- **EXERCISE**
A verbatim copy of the full data, with no pictures, is the expected answer.

*** DATA FOR THE TASK

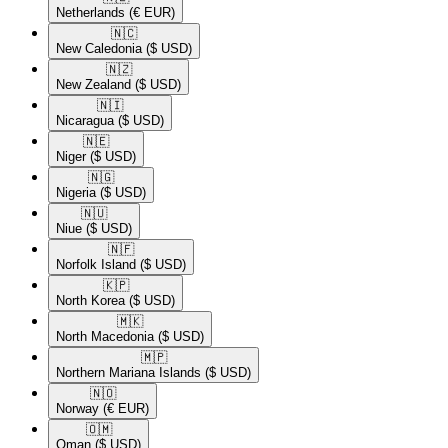
Netherlands
(€ EUR)
🇳🇨​
New Caledonia
($ USD)
🇳🇿​
New Zealand
($ USD)
🇳🇮​
Nicaragua
($ USD)
🇳🇪​
Niger
($ USD)
🇳🇬​
Nigeria
($ USD)
🇳🇺​
Niue
($ USD)
🇳🇫​
Norfolk Island
($ USD)
🇰🇵​
North Korea
($ USD)
🇲🇰​
North Macedonia
($ USD)
🇲🇵​
Northern Mariana Islands
($ USD)
🇳🇴​
Norway
(€ EUR)
🇴🇲​
Oman
($ USD)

******

- **REPLY TO THE TASK**
Netherlands
(€ EUR)
🇳🇨​
New Caledonia
($ USD)
🇳🇿​
New Zealand
($ USD)
🇳🇮​
Nicaragua
($ USD)
🇳🇪​
Niger
($ USD)
🇳🇬​
Nigeria
($ USD)
🇳🇺​
Niue
($ USD)
🇳🇫​
Norfolk Island
($ USD)
🇰🇵​
North Korea
($ USD)
🇲🇰​
North Macedonia
($ USD)
🇲🇵​
Northern Mariana Islands
($ USD)
🇳🇴​
Norway
(€ EUR)
🇴🇲​
Oman
($ USD)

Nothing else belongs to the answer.